● **Written task 1**
Reproduce everything in the court report below, from "1. No citizen" down to "valuing to him.".

● **Selected text**

Walker vs. Cochran and a.

Where, in the absence of an individual, a member of his family gives in his invoice, on the application of the selectmen, and it is received without objection, they cannot doom, as in case of neglect to give in an invoice, without notice that the invoice so given in is not satisfactory.

The clause in the statute authorizing the court of common pleas to abate taxes upon (t such articles and matters as the selectmen having the power of valuing shall in the judgment of the court have overvalued,” does not apply in a case where the selectmen have wrongfully doomed an individual, and assessed him for property which he does not possess.

Where the selectmen without right doom a person who is liableto taxation, and he is compelled, by a seizure of his property, to pay the tax, he may have a remedy in case, or trespass, at his election.

Trespass for taking and converting certain goods and chattels of the plaintiff.

The defendants pleaded the general issue, and filed a brief statement, setting forth that as selectmen and assessors of New-Boston, they assessed the plaintiff in the taxes of the town for the year 1830, and that the goods were taken as a distress for the non-payment of said taxes.

At the trial, in the common pleas, it appeared in evidence, that on the second day of April, 1830, the defendants called at the house of the plaintiff, in his absence, and that on inquiry for his invoice a member of his family gave in, among other stock, one cow, and two heifers three years old. The defendants taxed the plaintiff for two cows and two heifers, and on the trial offered evidence tending to prove that the plaintiff had two cows and two heifers, or that one of the creatures which the plaintiff alleged was a heifer three years old, had been wintered four winters.

The defendants also contended that if said heifer had been wintered three winters only, yet if they supposed at the time that she had been wintered four winters, and thereupon invoiced her as a cow, it was a case of over-valuation, for which this action could not be sustained. The court overruled the objection, and instructed the jury that if the defendants taxed the plaintiff for two cows, when but one was given in, and when in fact the plaintiff had but one, it was taxing the plaintiff for property he did not possess, and for such illegal taxation this action might be maintained, even if the defendants supposed that one of the heifers had been wintered four winters.

The jury having returned a verdict for the plaintiff, the defendants* excepted to the foregoing directions, and moved for a new trial.

Farley and Dodge, for the defendants.

1. No citizen can maintain an action against the selectmen for any injury by him sustained by over-taxation in consequence of an over-valuation of any property which they have the power of valuing to him.

When any new right is created by statute, which at the same time provides a remedy for any infringement of it, that remedy must be pursued, and no other. 3 Mass. 309; 6 Mass. 44; 6 Pick. 100; 4 N. II. Rep. 527 \ I N. H. R. 339; 5 Pick. 292: 12 Mass. 466: 11 Mass. 364. The right of the selectmen to assess taxes is undoubtedly wholly founded on statute. The statute of 1827, which authorizes the assessment, has provided a cheap, easy and convenient mode of redress in all cases of over-taxation. The 14th section of the act (N. H. Laics 559) authorizes and empowers, the selectmen to abate in all cases, provided sufficient cause is shown, and grants an appellate jurisdiction to the common pleas in all cases of over-valuation of such articles and matters as the selectmen have the power of valuing. Here is an adequate and complete remedy provided by statute. This remedy is not against the selectmen. Of course they are not liable, at least if they had the power of valuing the creature in question; and it is contended they had, for,

2. If the defendants after due inquiry were satisfied that the plaintiff had two cows, though in fact he had but one, or if thry were satisfied that one creature taxed as a cow had. been wintered four winters, though in fact it had been but three, in either case they had the power of valuing two cows to him.

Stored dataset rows
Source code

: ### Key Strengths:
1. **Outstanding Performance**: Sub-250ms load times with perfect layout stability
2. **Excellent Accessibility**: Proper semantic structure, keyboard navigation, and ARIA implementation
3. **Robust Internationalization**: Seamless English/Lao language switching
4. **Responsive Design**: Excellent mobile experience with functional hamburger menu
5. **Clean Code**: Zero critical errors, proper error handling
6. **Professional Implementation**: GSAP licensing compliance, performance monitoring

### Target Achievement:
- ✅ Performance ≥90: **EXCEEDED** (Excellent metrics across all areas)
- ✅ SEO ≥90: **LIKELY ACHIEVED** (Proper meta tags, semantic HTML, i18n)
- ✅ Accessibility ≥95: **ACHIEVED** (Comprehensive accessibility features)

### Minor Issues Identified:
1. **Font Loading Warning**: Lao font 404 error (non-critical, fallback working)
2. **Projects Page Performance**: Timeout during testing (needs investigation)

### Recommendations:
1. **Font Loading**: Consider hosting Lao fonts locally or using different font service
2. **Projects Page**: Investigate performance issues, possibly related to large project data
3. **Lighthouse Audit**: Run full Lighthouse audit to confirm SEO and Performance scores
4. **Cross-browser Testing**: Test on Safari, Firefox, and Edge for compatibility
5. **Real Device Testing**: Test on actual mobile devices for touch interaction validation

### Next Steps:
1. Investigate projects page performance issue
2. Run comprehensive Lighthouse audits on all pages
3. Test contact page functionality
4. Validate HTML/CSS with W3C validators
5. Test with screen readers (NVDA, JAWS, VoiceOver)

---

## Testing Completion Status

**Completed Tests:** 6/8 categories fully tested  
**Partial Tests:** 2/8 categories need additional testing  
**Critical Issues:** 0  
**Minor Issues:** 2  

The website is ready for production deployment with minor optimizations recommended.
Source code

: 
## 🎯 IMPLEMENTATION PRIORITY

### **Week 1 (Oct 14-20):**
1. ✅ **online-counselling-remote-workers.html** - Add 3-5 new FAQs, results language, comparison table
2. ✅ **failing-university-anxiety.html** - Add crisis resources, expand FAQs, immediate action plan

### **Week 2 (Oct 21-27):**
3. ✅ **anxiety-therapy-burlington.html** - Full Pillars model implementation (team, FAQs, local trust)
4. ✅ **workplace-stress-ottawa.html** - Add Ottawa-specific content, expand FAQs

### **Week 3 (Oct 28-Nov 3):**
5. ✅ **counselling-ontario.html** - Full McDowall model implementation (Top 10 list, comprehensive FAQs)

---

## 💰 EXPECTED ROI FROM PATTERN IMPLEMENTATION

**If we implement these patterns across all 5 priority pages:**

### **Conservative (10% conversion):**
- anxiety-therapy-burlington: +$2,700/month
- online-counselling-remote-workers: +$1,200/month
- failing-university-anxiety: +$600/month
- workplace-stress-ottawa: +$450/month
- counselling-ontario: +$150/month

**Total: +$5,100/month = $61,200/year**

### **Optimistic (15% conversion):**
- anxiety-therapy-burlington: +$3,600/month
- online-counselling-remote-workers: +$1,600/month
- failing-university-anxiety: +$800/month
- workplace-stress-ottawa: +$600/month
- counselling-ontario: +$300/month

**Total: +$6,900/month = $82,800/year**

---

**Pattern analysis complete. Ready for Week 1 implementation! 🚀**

● **Written task 2**
Select every line in the rows above that contains the string "error", and copy each one out.

● **Exercise output 1**
1. No citizen can maintain an action against the selectmen for any injury by him sustained by over-taxation in consequence of an over-valuation of any property which they have the power of valuing to him.

● **Exercise output 2**
5. **Clean Code**: Zero critical errors, proper error handling
1. **Font Loading Warning**: Lao font 404 error (non-critical, fallback working)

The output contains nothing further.